(Data supplied begins)
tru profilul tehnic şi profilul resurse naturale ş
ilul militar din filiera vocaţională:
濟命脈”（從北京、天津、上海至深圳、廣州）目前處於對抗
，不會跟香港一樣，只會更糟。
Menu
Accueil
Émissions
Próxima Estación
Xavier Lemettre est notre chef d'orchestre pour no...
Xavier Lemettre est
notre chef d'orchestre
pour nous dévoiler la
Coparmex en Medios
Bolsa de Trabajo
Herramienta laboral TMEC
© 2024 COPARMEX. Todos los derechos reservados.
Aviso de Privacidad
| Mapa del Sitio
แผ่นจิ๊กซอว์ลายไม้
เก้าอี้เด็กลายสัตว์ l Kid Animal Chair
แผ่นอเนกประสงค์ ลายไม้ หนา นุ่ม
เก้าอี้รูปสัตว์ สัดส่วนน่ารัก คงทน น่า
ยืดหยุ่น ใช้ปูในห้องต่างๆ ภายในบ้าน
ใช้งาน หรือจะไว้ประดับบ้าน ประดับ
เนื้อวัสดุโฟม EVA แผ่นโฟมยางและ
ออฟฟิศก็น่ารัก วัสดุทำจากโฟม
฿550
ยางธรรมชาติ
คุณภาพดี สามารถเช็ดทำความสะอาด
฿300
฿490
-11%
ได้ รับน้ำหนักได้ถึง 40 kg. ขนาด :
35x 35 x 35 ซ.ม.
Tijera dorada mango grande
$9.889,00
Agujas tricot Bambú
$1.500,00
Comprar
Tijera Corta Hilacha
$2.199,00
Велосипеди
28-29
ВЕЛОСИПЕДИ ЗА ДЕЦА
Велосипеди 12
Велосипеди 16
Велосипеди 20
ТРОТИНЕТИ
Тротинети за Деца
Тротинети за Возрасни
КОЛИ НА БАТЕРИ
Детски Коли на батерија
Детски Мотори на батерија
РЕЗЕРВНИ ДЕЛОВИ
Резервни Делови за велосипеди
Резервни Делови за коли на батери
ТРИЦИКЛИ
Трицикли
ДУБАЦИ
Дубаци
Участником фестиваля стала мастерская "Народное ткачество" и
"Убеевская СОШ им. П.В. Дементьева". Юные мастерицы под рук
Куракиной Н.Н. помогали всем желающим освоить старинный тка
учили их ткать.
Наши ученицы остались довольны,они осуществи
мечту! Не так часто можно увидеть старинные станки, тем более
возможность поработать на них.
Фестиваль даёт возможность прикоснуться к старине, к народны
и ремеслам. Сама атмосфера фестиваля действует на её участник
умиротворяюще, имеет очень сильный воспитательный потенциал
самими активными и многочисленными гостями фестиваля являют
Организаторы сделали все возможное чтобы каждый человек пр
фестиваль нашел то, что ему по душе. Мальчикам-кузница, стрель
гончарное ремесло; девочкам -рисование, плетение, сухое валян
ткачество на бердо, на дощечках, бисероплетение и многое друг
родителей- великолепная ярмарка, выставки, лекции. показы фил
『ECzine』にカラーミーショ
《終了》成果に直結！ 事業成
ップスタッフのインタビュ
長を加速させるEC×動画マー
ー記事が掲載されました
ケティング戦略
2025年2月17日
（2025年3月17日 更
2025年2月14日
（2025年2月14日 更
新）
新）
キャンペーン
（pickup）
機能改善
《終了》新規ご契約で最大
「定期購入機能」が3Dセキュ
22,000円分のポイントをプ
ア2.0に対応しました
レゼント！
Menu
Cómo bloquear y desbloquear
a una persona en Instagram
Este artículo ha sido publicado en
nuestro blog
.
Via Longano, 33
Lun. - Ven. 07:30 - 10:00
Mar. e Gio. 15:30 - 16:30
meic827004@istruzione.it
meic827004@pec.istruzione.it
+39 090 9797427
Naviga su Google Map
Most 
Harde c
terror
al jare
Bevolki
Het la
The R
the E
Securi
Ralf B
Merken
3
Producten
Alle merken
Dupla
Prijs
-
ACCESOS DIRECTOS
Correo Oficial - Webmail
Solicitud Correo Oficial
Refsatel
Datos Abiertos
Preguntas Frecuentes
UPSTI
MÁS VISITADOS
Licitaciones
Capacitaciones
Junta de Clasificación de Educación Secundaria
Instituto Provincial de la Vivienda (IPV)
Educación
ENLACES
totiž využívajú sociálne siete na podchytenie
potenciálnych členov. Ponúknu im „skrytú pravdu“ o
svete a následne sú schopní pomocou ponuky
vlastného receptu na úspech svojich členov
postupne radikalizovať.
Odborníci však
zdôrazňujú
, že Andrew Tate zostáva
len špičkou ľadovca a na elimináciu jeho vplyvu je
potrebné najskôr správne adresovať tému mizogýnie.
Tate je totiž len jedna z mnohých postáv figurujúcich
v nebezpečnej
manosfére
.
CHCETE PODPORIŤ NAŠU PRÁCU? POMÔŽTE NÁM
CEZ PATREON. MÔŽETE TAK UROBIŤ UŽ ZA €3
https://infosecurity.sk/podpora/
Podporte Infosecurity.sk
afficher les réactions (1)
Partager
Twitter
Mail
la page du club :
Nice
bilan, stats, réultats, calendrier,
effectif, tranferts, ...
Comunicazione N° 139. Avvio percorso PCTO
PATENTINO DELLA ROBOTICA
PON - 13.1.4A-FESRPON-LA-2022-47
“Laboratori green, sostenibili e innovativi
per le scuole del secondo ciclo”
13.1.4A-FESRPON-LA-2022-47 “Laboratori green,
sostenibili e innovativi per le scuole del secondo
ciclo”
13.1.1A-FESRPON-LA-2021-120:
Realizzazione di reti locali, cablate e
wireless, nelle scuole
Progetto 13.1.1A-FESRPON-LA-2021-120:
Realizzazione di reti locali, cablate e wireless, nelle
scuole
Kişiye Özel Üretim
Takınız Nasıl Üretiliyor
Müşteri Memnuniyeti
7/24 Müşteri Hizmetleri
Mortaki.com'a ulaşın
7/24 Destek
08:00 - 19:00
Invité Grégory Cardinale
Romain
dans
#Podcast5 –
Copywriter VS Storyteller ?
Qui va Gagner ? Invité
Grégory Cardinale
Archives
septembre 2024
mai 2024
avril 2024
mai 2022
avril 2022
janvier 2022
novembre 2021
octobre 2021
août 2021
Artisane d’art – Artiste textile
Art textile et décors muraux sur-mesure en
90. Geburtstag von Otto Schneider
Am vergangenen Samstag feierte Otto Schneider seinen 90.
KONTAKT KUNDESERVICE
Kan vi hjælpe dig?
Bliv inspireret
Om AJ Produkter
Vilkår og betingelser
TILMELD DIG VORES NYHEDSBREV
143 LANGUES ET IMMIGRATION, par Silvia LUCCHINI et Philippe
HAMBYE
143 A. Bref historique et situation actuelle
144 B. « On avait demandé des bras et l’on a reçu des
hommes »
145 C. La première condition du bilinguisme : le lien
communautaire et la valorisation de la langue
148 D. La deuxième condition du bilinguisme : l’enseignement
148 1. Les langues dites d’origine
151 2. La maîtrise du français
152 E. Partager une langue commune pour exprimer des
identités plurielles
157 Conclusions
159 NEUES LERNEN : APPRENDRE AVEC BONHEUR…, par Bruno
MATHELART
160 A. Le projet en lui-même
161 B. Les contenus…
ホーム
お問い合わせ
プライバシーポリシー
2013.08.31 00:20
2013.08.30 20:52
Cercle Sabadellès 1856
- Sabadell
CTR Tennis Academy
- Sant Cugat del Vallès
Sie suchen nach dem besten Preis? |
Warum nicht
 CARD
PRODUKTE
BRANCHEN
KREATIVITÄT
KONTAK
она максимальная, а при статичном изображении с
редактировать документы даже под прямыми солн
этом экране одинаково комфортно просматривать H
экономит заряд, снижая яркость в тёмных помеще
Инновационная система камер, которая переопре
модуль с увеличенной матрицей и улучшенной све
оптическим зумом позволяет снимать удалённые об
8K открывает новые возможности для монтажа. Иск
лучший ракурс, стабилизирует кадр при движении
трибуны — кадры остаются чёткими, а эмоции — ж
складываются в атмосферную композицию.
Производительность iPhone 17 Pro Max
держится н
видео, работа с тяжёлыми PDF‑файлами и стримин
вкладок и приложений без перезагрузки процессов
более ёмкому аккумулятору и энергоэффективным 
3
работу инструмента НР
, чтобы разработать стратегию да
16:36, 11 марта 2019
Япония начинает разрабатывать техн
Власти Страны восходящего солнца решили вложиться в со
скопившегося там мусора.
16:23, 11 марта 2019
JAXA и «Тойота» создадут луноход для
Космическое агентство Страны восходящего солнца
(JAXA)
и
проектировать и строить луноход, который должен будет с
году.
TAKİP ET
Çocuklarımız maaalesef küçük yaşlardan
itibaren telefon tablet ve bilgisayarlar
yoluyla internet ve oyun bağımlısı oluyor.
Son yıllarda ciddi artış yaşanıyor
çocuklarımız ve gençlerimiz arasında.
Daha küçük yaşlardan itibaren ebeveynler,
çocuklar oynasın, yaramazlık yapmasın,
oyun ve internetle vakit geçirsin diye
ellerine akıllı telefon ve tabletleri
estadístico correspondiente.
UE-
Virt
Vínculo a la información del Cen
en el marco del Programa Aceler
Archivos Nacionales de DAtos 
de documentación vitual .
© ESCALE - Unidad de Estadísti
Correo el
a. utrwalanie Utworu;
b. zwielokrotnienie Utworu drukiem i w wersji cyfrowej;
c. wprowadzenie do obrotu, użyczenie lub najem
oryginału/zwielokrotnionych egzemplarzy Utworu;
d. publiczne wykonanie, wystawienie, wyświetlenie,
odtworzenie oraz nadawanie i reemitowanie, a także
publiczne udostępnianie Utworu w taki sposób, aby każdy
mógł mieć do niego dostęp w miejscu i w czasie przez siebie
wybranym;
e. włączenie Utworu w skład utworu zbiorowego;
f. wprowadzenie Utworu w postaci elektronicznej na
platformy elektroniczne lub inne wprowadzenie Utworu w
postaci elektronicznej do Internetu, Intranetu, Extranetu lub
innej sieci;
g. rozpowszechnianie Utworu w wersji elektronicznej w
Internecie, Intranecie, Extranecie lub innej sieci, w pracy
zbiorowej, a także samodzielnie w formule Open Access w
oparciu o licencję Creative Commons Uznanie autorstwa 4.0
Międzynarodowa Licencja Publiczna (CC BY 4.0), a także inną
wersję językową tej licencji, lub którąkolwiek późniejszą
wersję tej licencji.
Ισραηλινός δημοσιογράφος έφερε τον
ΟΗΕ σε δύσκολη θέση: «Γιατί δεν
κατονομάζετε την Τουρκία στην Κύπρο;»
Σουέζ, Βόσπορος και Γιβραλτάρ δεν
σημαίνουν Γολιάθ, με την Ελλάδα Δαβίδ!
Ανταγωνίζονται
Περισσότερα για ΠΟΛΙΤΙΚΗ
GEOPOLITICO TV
(Data supplied ends)
» What you have to do: Return exactly, and only, the lines above starting at the line that contains "Aviso de Privacidad" and ending at the line that contains "мечту! Не так".

» Response below:
Aviso de Privacidad
| Mapa del Sitio
แผ่นจิ๊กซอว์ลายไม้
เก้าอี้เด็กลายสัตว์ l Kid Animal Chair
แผ่นอเนกประสงค์ ลายไม้ หนา นุ่ม
เก้าอี้รูปสัตว์ สัดส่วนน่ารัก คงทน น่า
ยืดหยุ่น ใช้ปูในห้องต่างๆ ภายในบ้าน
ใช้งาน หรือจะไว้ประดับบ้าน ประดับ
เนื้อวัสดุโฟม EVA แผ่นโฟมยางและ
ออฟฟิศก็น่ารัก วัสดุทำจากโฟม
฿550
ยางธรรมชาติ
คุณภาพดี สามารถเช็ดทำความสะอาด
฿300
฿490
-11%
ได้ รับน้ำหนักได้ถึง 40 kg. ขนาด :
35x 35 x 35 ซ.ม.
Tijera dorada mango grande
$9.889,00
Agujas tricot Bambú
$1.500,00
Comprar
Tijera Corta Hilacha
$2.199,00
Велосипеди
28-29
ВЕЛОСИПЕДИ ЗА ДЕЦА
Велосипеди 12
Велосипеди 16
Велосипеди 20
ТРОТИНЕТИ
Тротинети за Деца
Тротинети за Возрасни
КОЛИ НА БАТЕРИ
Детски Коли на батерија
Детски Мотори на батерија
РЕЗЕРВНИ ДЕЛОВИ
Резервни Делови за велосипеди
Резервни Делови за коли на батери
ТРИЦИКЛИ
Трицикли
ДУБАЦИ
Дубаци
Участником фестиваля стала мастерская "Народное ткачество" и
"Убеевская СОШ им. П.В. Дементьева". Юные мастерицы под рук
Куракиной Н.Н. помогали всем желающим освоить старинный тка
учили их ткать.
Наши ученицы остались довольны,они осуществи
мечту! Не так часто можно увидеть старинные станки, тем более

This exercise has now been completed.